Ainsi, le début de notre v7 se comprend comme suit : « Il [Dieu] est Celui qui te révèle l’Écrit [c.-à-d. le Coran] dont les versets sont explicites/muḥkamât ». Il faut ici observer qu’en ce segment l’emploi de la construction « min-hu/de lui » pourrait se comprendre conformément à ce que la lecture classique propose par certains/min versets de lui/hu [le Coran] sont explicites/muḥkamât,. Mais, par ailleurs, il est indiqué que le Coran en sa totalité est explicite/muḥkam : « alif, lâm ; râ’ – Écrit/kitâb, dont les versets sont rendu explicites/uḥkimat et de plus/thumma détaillés/fuṣṣilat de la part d’un Sage parfaitement informé. », S11.V1.[4]  Se trouve ainsi justifiée la seule traduction cohérente possible : « l’Écrit dont les versets sont explicites ». Comme nous le verrons, ce constat littéral sera confirmé par la deuxième occurrence du syntagme min-hu/de lui/le Coran en notre v7.
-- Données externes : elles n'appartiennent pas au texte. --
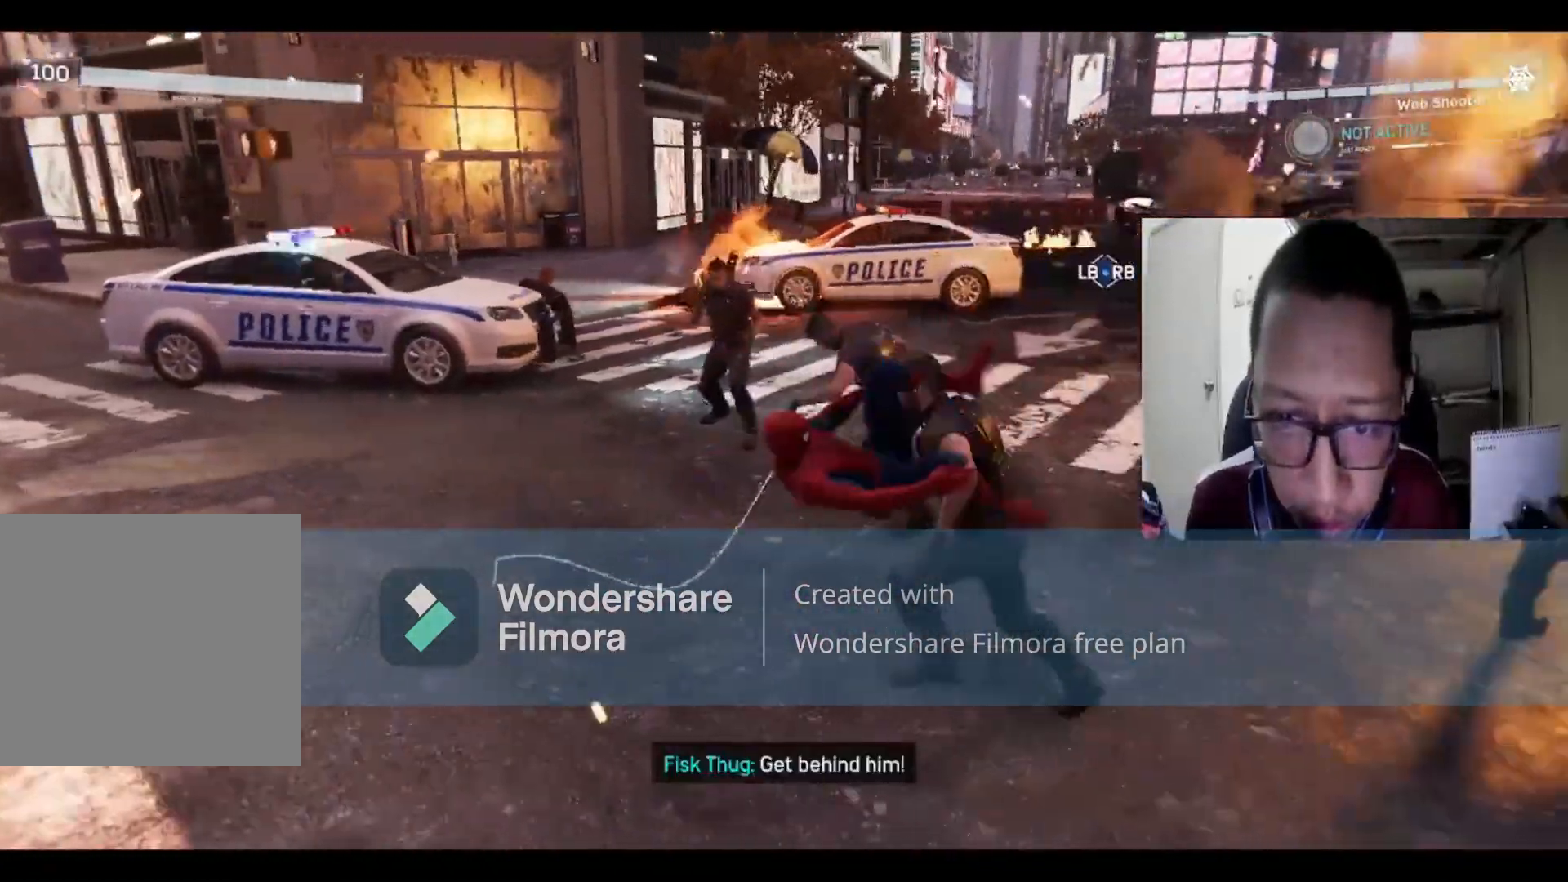
{"buttons": [], "left_stick": "down", "right_stick": "center", "events": [[100, "B", "down"], [267, "B", "up"], [367, "B", "down"], [467, "B", "up"]]}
2- Le terme mutashâbihât est le participe passé féminin pluriel de la forme VI tashâbaha signifiant se ressembler l’un l’autre et, de là : être facile à confondre. Les dictionnaires donnent donc pour mutashâbih le sens de ressemblant, sens que nous retrouvons indiscutablement en six versets du Coran : S2.V70 ; S2.V118 ; S6.V99 ; S6.V141 ; S13.V16 ; S39.V23. Mais, en notre verset, ce sens ne peut être retenu, car l’on ne voit pas quel intérêt auraient ceux qui « qui ont au cœur une inclination vers l’égarement » à vouloir « trouver une interprétation » aux versets qui se ressemblent puisque l’interprétation de l’un serait nécessairement semblable à l’interprétation de l’autre ! Cet embarras textuel a mené la traduction standard à formuler le très maladroit « d’interprétations diverses/mutashâbihât ». En cela, elle est fidèle aux nombreux équivalents qui ont été proposés par les commentateurs, et les traducteurs à leur suite : versets ambigus, équivoques, prêtant à confusion, douteux, etc. Cependant, comme nous l’avons noté précédemment, le Coran se définit lui-même comme un « Écrit/kitâb dont les versets sont rendus explicites », S11.V1. Cet aspect essentiel de la communication divine est souligné à plusieurs reprises : rien qui n’y soit tortueux/’iwaj, S18.V1 ; rien qui n’y soit douteux S2.V2 ; rien de contradictoire/ikhtilâf, S4.V82. Bien au contraire, il se dit livre explicite/mubîn, S12.V1, en une langue claire/mubîn, S26.V195.[5] Selon ce paradigme coranique, sachant qu’en notre v7 certains/ukhar versets sont qualifiés différemment, l’on ne peut donc admettre que des versets soient dits  équivoques puisque les parties doivent avoir la même qualité que celle assignée au tout, lequel est explicitement qualifié d’explicite. Mais, il est aussi indiqué que ces versets pourtant explicites peuvent être exploités d’une manière que l’on suppose fallacieuse par ceux « qui ont au cœur une inclination vers l’égarement ». Compte tenu de l’ensemble de ces données, la seule explication cohérente possible est la suivante : ces versets du Coran dits mutashâbihât ne sont pas équivoques en eux-mêmes, mais conformément à une signification du participe mutashâbihât sembleraient seulement être équivoques.[6] La première phrase du v7  se comprend donc comme suit : « Il [Dieu] est Celui qui te révèle l’Écrit dont les versets sont explicites/muḥkamât et sont le principe du Livre/umm al–kitâb[7] alors que certains sembleraient équivoques/mutashâbihât ».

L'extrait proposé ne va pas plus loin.